- [The problem]: Extract each line holding the word "povrat" from the entries.

- [Data for processing]:
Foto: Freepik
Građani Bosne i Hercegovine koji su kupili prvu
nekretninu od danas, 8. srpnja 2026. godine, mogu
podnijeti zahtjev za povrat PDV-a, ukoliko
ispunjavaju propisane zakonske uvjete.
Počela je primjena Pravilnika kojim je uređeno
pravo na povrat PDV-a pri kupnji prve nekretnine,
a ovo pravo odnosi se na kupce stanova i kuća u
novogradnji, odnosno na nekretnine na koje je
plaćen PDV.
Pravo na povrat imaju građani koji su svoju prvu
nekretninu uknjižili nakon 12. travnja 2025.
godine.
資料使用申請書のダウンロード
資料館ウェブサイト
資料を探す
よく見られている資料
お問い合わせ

--

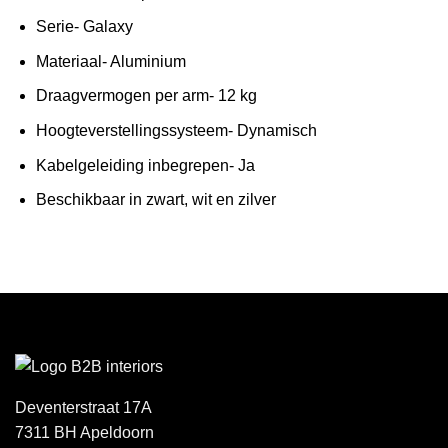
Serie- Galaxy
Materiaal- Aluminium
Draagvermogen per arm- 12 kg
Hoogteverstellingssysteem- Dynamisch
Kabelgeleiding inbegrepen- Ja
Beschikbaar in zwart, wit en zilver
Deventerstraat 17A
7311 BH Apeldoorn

- [Task response]:
podnijeti zahtjev za povrat PDV-a, ukoliko
pravo na povrat PDV-a pri kupnji prve nekretnine,
Pravo na povrat imaju građani koji su svoju prvu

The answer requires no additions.